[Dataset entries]
______
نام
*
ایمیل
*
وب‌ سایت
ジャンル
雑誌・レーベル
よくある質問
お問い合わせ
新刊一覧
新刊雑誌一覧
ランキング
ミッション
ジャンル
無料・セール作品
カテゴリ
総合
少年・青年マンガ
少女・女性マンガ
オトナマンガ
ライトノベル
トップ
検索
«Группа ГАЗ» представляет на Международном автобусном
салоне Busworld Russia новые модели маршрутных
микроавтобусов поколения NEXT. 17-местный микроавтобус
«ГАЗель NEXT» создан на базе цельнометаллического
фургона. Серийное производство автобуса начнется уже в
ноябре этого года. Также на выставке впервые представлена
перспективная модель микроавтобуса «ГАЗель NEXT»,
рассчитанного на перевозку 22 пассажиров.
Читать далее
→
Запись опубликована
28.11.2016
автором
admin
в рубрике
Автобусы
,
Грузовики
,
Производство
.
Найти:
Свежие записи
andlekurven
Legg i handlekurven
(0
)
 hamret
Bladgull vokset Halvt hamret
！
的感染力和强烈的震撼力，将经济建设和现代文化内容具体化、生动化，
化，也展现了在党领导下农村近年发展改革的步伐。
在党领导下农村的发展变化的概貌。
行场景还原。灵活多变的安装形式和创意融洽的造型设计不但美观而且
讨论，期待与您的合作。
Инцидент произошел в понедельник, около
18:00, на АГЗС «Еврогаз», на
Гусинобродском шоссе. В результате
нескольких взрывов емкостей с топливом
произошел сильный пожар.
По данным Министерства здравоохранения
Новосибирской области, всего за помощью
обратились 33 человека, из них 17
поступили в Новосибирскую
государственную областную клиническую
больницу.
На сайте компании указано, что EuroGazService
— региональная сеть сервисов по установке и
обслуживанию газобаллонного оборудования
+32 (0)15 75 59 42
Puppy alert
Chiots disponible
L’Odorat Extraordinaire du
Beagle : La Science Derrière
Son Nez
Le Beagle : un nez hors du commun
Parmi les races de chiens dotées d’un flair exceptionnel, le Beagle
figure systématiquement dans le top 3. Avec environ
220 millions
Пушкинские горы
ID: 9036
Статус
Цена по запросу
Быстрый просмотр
______
Check each line of the records above for the string "произошел", and report every line that has it.

### RESULT OF THIS TASK
Инцидент произошел в понедельник, около
произошел сильный пожар.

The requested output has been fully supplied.